What is required —
Repeat the material word for word, from its very beginning through the line containing "Le 5 juin de", including both ends, and leave the pictures out of your answer.
#### Records shown
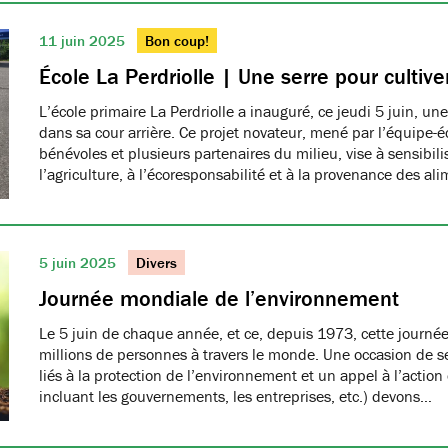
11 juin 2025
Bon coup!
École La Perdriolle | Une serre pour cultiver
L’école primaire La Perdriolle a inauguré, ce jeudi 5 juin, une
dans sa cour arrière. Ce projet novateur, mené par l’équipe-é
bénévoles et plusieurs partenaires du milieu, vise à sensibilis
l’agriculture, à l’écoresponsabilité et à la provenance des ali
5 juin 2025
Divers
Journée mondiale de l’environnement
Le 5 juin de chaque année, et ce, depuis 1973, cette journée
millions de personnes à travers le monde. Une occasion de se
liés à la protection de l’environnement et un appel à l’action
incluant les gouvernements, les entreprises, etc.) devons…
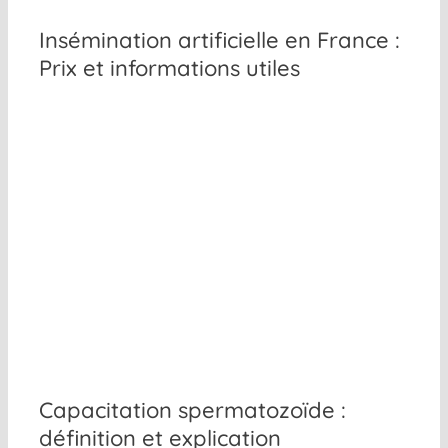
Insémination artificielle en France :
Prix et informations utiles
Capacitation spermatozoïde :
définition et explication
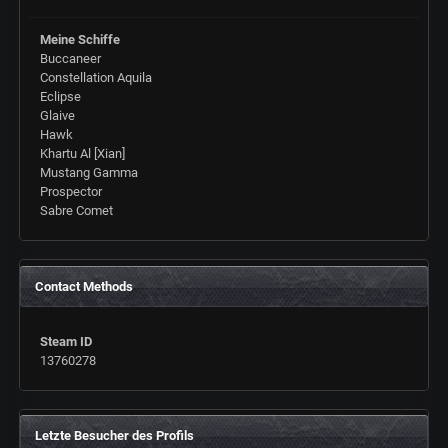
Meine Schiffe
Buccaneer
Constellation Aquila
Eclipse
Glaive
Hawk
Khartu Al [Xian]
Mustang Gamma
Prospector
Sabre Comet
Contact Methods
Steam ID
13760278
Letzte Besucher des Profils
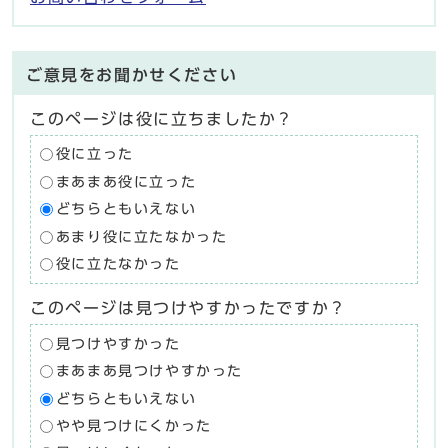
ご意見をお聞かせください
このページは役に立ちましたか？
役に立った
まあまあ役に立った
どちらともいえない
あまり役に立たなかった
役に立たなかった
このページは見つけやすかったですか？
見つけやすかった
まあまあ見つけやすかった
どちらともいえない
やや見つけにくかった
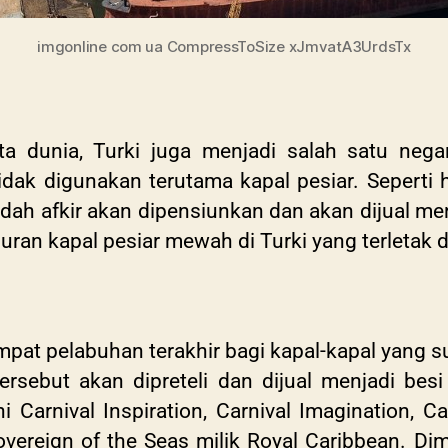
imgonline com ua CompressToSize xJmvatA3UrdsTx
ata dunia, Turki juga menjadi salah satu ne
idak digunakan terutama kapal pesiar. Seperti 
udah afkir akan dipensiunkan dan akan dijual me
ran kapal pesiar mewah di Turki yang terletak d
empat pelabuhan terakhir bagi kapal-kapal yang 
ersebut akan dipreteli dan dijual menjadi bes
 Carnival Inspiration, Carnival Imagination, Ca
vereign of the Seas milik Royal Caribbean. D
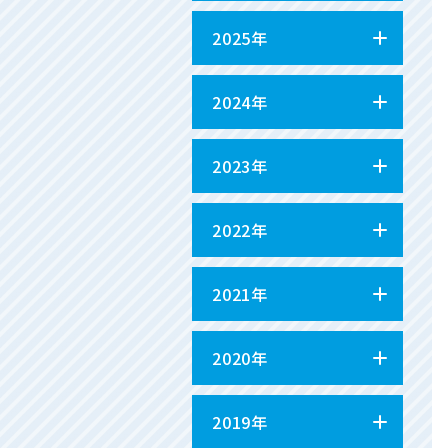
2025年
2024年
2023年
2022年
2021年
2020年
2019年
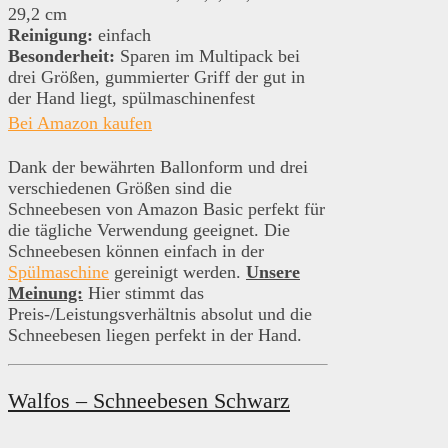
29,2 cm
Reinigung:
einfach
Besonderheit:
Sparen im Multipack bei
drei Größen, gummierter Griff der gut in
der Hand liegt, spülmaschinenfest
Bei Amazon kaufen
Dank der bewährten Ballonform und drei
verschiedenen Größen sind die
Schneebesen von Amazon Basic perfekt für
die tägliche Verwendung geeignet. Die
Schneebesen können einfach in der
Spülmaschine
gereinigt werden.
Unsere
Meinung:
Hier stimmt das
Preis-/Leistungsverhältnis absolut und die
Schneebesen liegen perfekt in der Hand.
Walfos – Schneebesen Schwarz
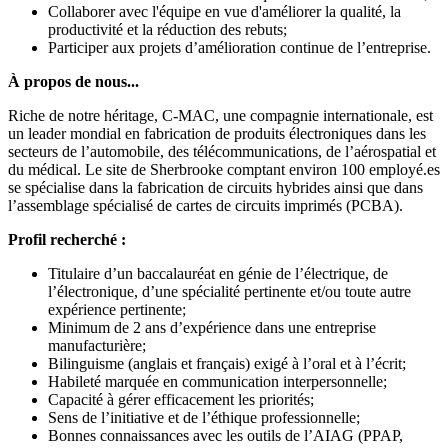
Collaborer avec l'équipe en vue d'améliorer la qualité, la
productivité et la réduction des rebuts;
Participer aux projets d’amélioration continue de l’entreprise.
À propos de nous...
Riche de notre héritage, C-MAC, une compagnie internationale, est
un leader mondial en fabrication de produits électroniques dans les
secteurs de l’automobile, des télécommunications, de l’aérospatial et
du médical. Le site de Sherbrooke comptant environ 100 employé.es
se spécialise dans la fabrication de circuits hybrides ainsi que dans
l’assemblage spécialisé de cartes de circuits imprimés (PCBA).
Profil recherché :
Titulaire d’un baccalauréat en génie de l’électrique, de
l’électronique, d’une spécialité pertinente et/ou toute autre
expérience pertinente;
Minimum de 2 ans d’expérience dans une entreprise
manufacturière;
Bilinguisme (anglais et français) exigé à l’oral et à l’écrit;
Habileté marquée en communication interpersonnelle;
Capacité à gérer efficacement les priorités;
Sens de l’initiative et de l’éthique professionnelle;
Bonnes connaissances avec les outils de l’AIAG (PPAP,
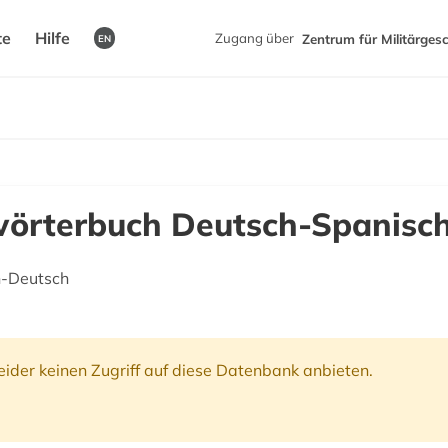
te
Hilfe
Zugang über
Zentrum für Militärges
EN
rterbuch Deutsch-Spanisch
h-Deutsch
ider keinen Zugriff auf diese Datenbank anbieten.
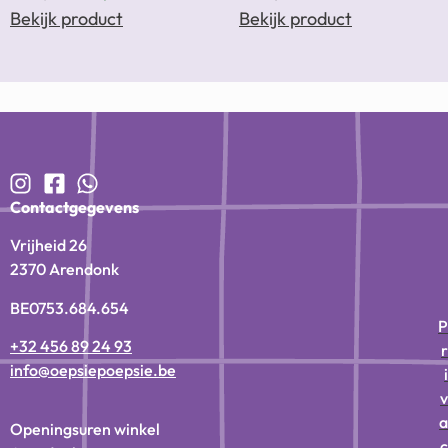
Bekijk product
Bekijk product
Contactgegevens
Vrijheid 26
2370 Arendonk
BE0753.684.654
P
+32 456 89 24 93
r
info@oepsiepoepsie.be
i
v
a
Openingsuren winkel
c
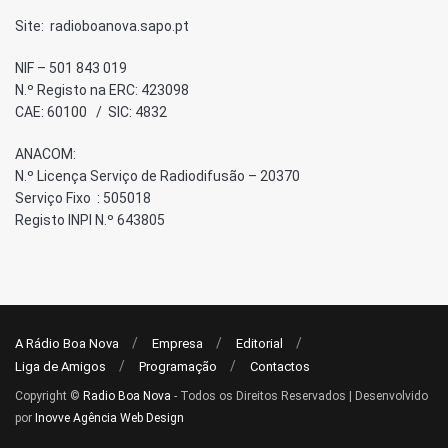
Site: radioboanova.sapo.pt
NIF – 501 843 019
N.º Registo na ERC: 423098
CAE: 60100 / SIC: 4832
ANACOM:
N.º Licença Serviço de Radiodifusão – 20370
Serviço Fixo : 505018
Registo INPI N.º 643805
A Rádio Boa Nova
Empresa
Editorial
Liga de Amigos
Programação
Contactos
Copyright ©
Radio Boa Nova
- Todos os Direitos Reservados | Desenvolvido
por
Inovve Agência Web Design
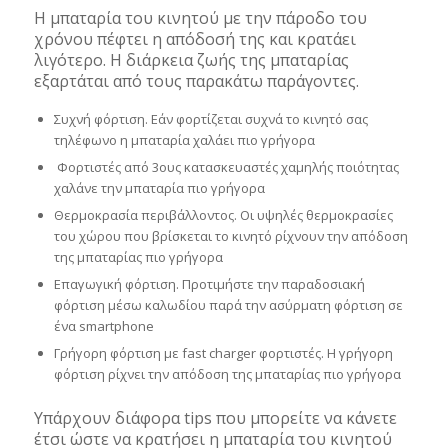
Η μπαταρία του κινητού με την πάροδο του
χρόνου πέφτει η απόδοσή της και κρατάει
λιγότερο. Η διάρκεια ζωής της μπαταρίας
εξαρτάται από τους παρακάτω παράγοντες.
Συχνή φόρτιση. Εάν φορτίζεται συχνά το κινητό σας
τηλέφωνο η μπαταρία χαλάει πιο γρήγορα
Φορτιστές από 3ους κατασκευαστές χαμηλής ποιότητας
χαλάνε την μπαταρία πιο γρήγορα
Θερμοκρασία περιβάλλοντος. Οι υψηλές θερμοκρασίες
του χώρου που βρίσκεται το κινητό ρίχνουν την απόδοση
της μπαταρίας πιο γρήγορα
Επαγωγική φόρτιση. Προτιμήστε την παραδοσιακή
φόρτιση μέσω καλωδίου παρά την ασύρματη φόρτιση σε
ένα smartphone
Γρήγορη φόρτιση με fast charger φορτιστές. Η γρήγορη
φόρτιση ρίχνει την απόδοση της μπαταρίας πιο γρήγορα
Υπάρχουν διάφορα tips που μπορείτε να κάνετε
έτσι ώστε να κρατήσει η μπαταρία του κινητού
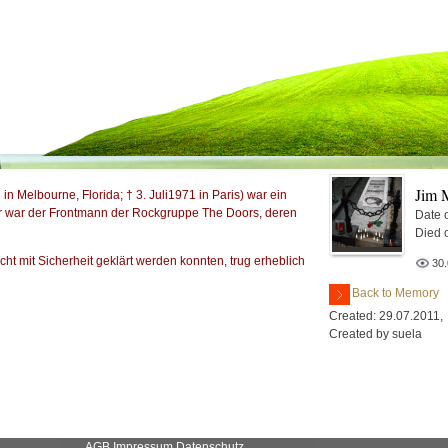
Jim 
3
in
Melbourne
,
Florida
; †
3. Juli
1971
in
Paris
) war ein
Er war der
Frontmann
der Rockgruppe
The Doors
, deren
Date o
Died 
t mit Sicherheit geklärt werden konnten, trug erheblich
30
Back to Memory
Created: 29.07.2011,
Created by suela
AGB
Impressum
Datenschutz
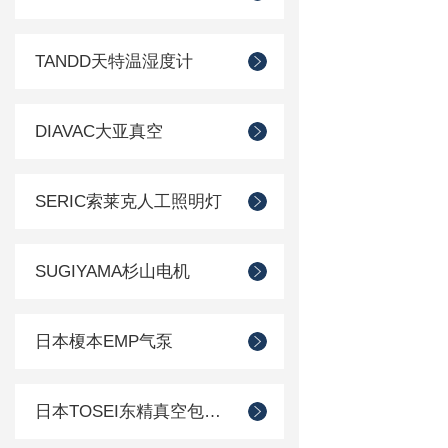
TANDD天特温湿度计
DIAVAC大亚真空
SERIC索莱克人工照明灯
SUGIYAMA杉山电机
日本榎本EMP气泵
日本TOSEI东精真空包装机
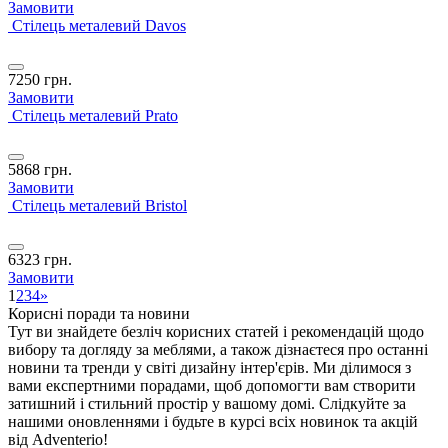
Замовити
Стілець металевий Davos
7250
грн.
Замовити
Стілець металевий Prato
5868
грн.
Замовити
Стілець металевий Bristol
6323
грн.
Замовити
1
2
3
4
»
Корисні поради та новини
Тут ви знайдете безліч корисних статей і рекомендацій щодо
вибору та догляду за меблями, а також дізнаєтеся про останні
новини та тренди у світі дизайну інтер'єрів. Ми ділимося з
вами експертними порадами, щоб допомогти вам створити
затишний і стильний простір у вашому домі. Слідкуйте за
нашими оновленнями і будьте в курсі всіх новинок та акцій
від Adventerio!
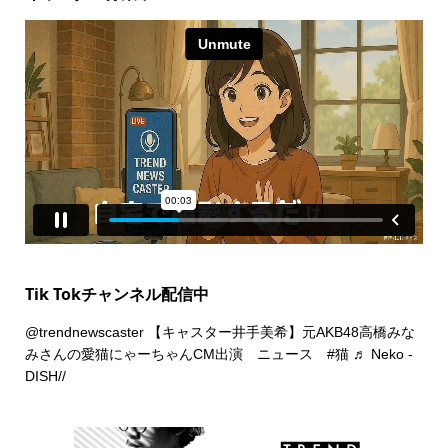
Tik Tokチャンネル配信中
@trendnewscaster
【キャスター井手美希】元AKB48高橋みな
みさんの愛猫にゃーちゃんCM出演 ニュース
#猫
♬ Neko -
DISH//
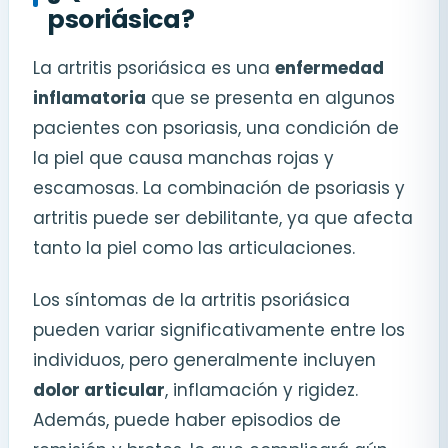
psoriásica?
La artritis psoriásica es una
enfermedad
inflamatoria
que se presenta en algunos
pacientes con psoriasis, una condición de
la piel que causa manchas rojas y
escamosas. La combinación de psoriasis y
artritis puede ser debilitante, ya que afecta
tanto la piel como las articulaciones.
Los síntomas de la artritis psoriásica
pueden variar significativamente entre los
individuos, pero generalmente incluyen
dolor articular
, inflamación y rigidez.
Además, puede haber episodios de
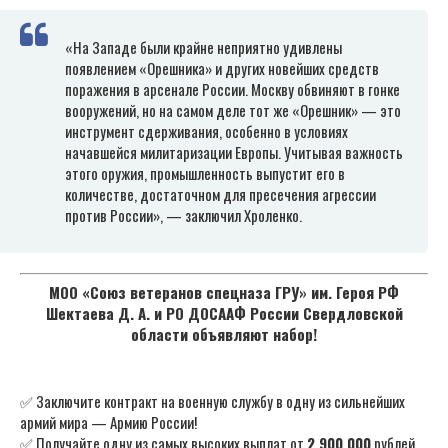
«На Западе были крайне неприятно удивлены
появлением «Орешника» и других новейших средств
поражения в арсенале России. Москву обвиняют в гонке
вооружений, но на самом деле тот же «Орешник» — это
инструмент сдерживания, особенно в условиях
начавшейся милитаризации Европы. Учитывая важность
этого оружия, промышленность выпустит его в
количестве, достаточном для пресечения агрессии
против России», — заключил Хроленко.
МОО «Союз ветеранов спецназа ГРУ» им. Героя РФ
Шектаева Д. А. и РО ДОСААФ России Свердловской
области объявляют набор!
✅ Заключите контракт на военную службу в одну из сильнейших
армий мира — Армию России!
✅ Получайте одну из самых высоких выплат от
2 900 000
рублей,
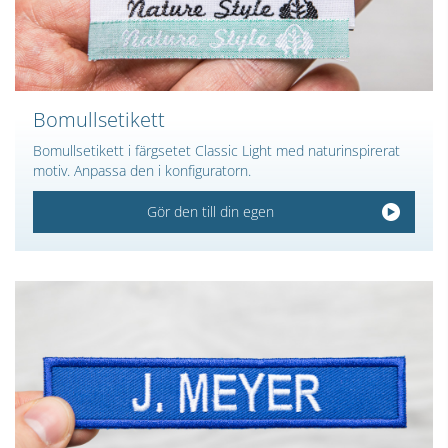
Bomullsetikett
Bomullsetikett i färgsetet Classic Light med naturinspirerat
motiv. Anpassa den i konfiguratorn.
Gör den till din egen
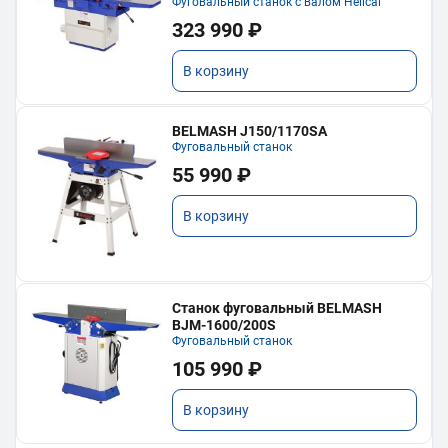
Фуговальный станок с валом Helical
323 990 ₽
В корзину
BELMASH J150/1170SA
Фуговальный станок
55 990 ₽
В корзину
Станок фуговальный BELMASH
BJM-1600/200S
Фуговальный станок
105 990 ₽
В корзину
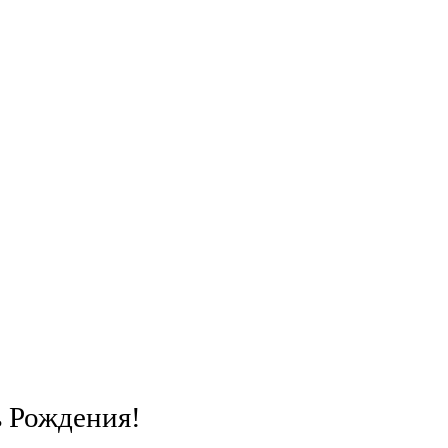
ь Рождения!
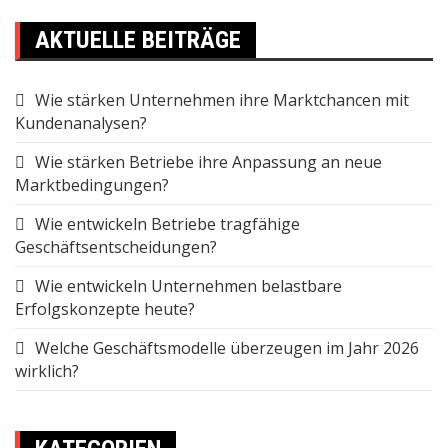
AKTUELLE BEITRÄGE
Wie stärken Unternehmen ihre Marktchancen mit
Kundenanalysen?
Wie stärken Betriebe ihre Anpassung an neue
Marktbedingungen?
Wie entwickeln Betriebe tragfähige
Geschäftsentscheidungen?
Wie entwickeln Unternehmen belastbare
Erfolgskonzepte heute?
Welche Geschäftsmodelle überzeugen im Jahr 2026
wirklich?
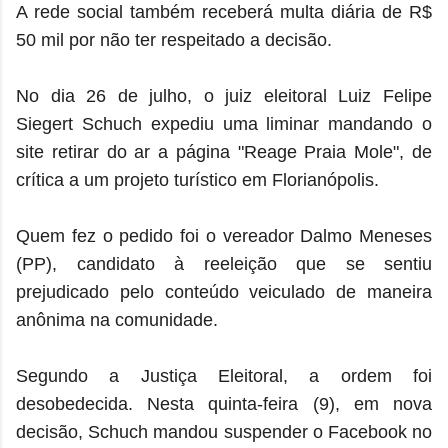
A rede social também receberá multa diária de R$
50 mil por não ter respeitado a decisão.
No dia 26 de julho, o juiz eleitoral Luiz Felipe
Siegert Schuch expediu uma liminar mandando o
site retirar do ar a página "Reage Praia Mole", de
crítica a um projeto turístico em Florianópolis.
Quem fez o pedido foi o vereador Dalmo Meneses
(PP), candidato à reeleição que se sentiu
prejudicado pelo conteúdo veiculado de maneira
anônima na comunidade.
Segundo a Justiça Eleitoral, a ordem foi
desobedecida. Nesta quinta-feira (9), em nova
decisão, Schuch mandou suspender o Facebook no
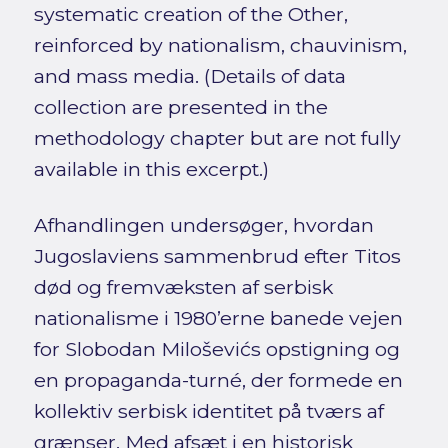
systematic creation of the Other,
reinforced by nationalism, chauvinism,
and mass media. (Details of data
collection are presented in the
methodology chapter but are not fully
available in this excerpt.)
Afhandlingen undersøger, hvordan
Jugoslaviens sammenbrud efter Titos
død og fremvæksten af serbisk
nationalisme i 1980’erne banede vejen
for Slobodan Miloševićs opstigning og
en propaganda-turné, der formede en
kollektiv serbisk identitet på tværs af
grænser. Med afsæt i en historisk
########
Solution for this task —
11 juin 2025
Bon coup!
École La Perdriolle | Une serre pour cultiver
L’école primaire La Perdriolle a inauguré, ce jeudi 5 juin, une
dans sa cour arrière. Ce projet novateur, mené par l’équipe-é
bénévoles et plusieurs partenaires du milieu, vise à sensibilis
l’agriculture, à l’écoresponsabilité et à la provenance des ali
5 juin 2025
Divers
Journée mondiale de l’environnement
Le 5 juin de chaque année, et ce, depuis 1973, cette journée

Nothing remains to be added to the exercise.